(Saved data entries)
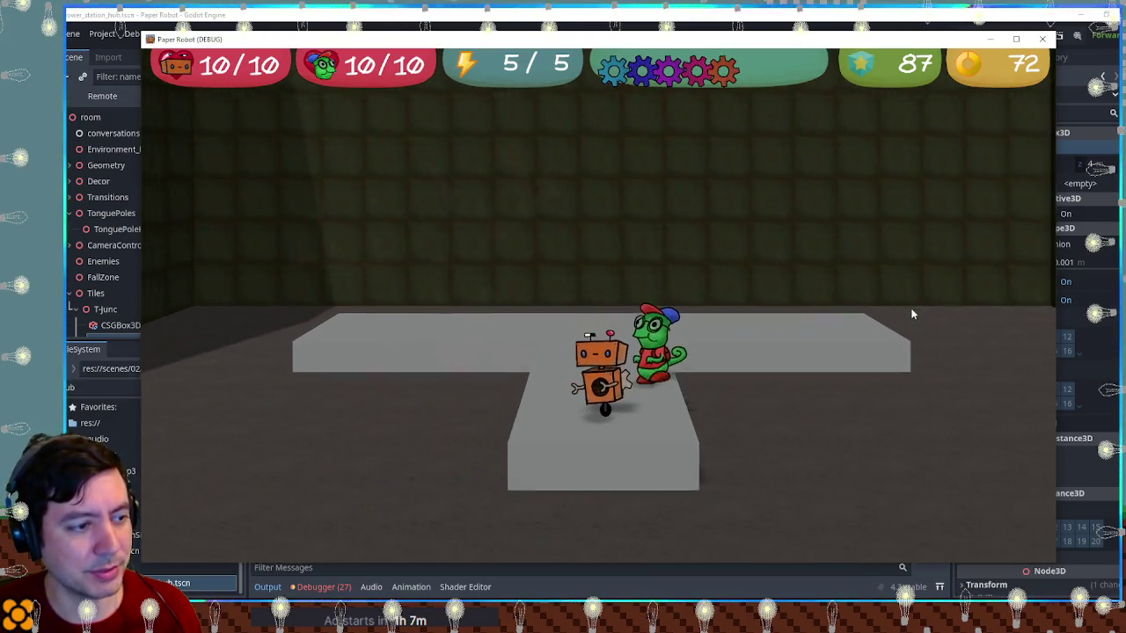
key("w")
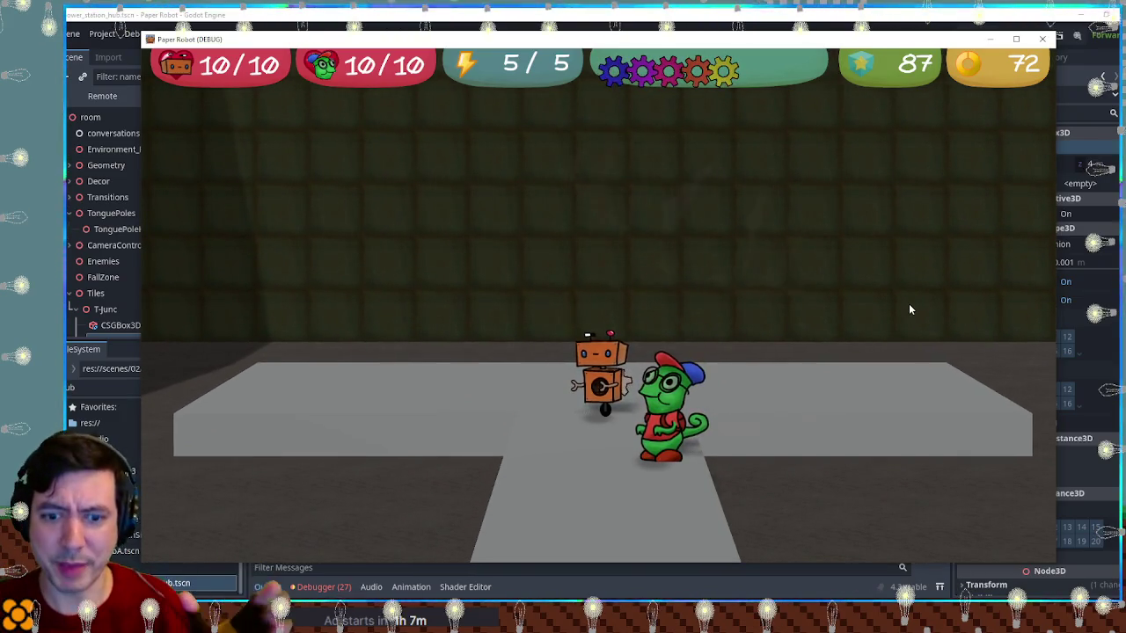
key("a")
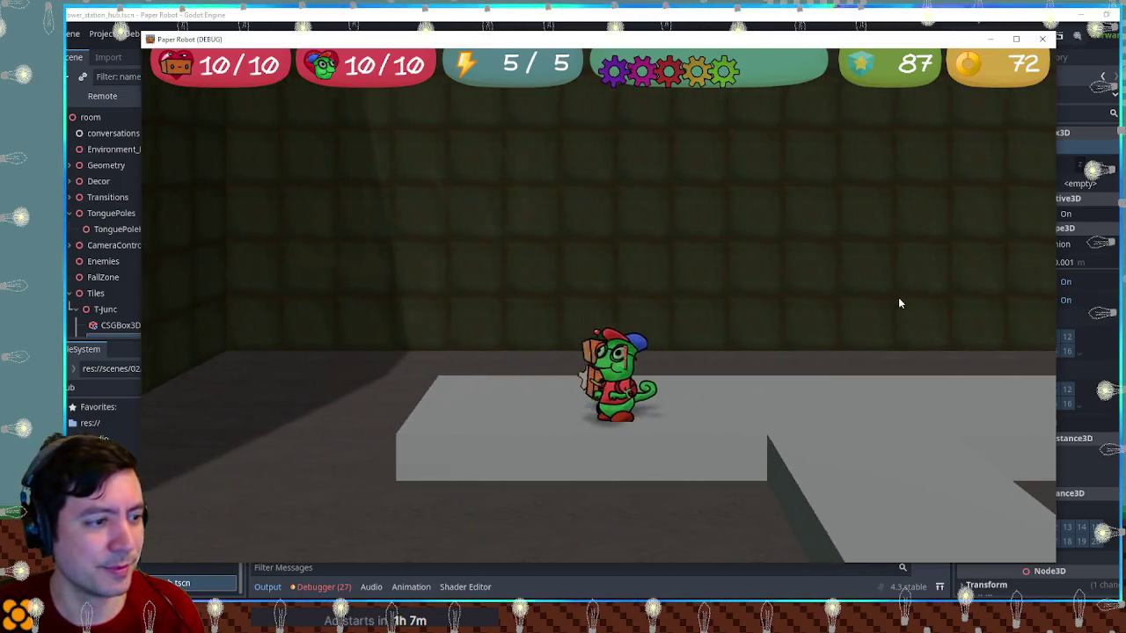
key("s")
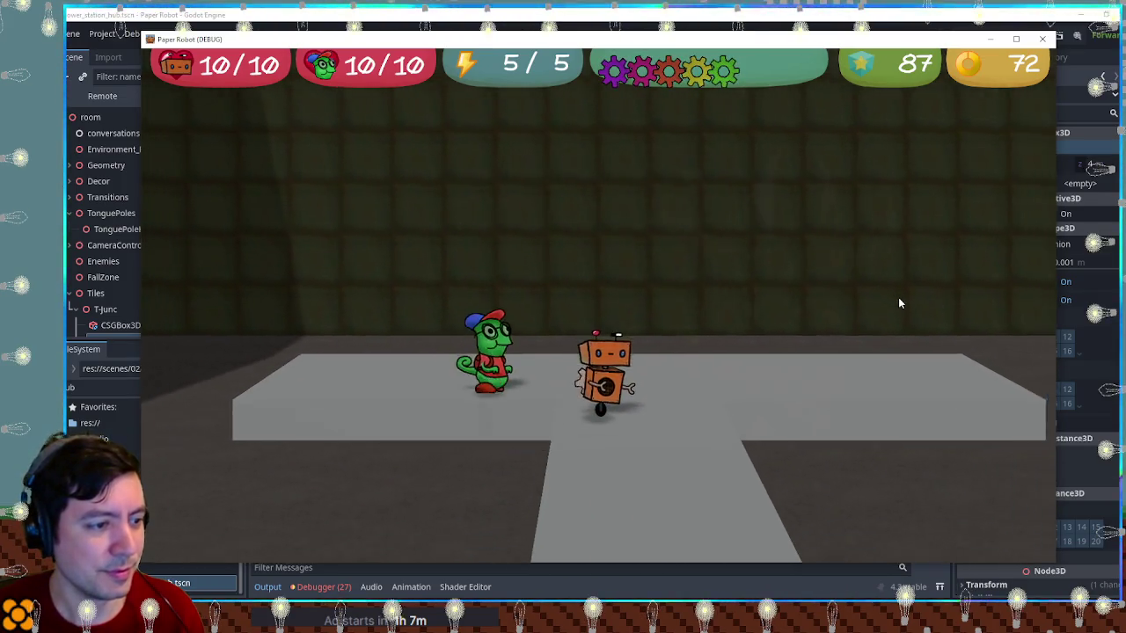
key("d")
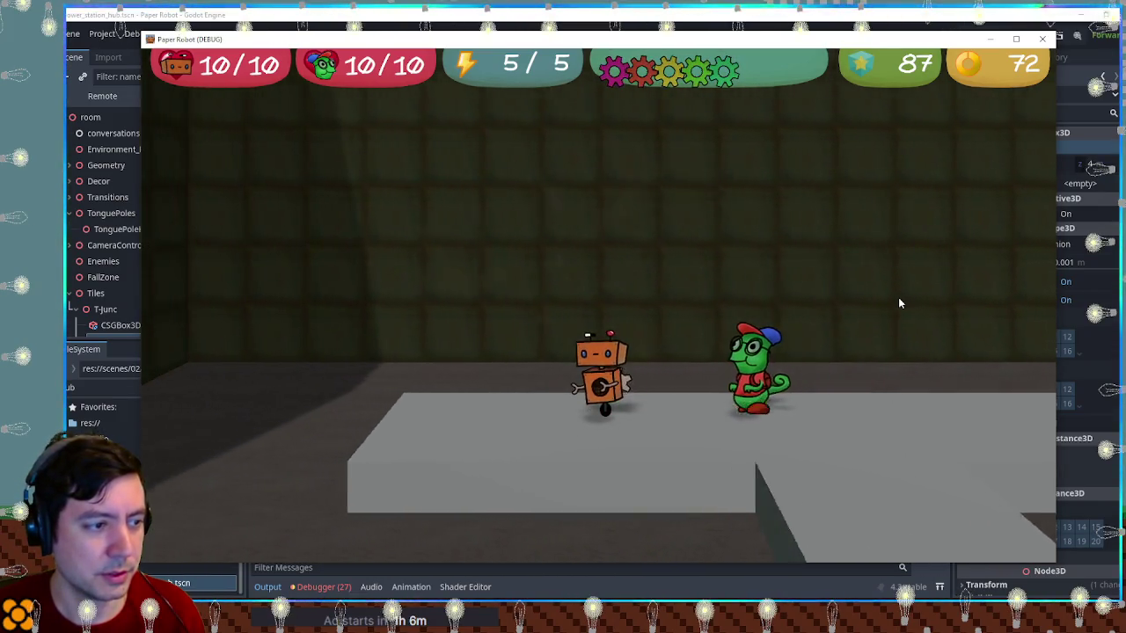
Fire the chameleon's tongue three times, split the characters off, then close the game
key("x")
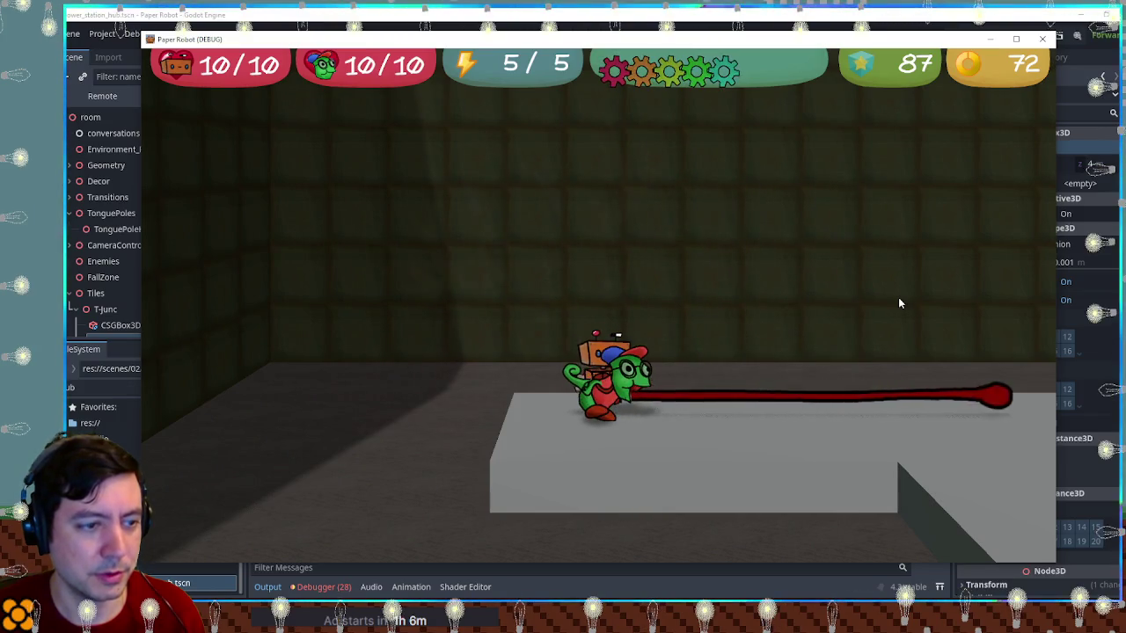
key("x")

_Work required_. Print, word for word, every entry shown above; the pictures stay out.

_Answer for the task_.
key("w")
key("a")
key("s")
key("d")
Fire the chameleon's tongue three times, split the characters off, then close the game
key("x")
key("x")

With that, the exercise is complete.